Keep every word of the listing and drop the images when you write it out.
--- DATA SHOWN Enclosed Below ---
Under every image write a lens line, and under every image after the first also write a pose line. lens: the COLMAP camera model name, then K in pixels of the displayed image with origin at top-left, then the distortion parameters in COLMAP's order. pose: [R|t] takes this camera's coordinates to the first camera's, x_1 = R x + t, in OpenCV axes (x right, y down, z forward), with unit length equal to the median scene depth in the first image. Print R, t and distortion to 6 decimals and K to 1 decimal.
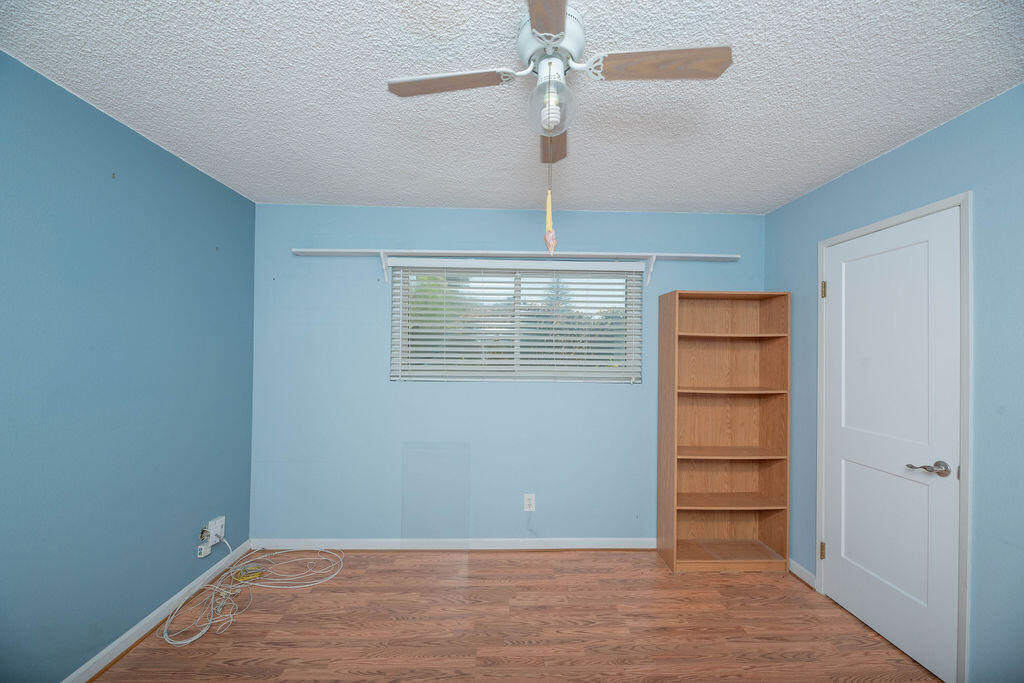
lens RADIAL K [[411.2, 0, 509.5], [0, 411.2, 346.5], [0, 0, 1]] dist [0.001815, -0.004081]
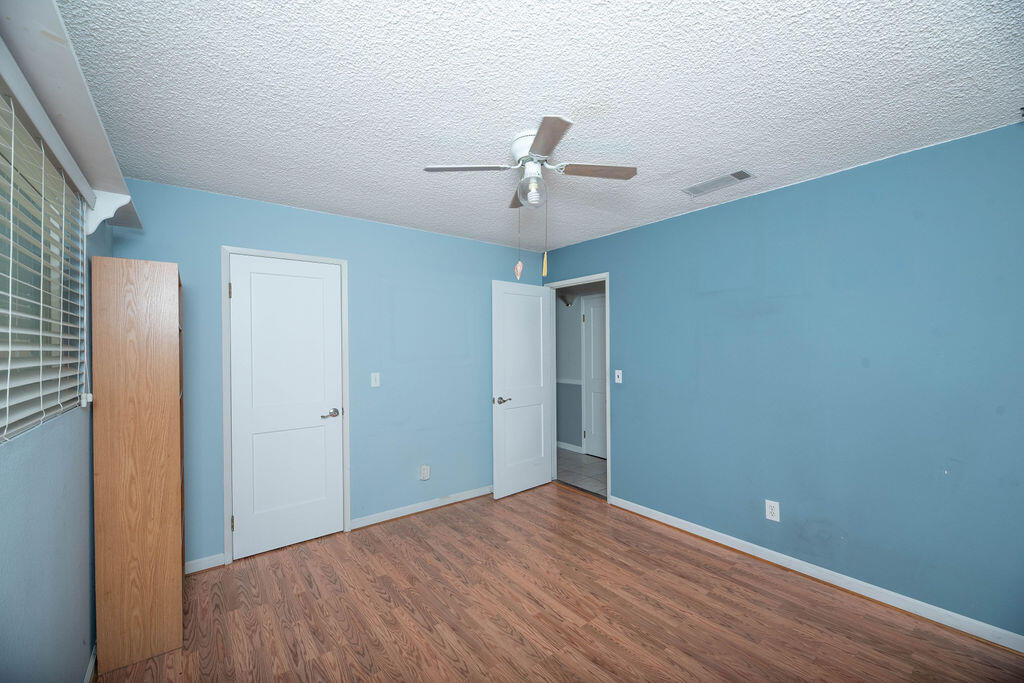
lens RADIAL K [[411.2, 0, 509.5], [0, 411.2, 346.5], [0, 0, 1]] dist [0.001815, -0.004081]
pose [[-0.589327, -0.000706, 0.807894, -0.682416], [-0.003667, 0.999992, -0.001800, 0.012819], [-0.807886, -0.004023, -0.589325, 1.210510]]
--- End of Enclosed DATA SHOWN ---
• RESPONSE TO THE EXERCISE
Under every image write a lens line, and under every image after the first also write a pose line. lens: the COLMAP camera model name, then K in pixels of the displayed image with origin at top-left, then the distortion parameters in COLMAP's order. pose: [R|t] takes this camera's coordinates to the first camera's, x_1 = R x + t, in OpenCV axes (x right, y down, z forward), with unit length equal to the median scene depth in the first image. Print R, t and distortion to 6 decimals and K to 1 decimal.
lens RADIAL K [[411.2, 0, 509.5], [0, 411.2, 346.5], [0, 0, 1]] dist [0.001815, -0.004081]
lens RADIAL K [[411.2, 0, 509.5], [0, 411.2, 346.5], [0, 0, 1]] dist [0.001815, -0.004081]
pose [[-0.589327, -0.000706, 0.807894, -0.682416], [-0.003667, 0.999992, -0.001800, 0.012819], [-0.807886, -0.004023, -0.589325, 1.210510]]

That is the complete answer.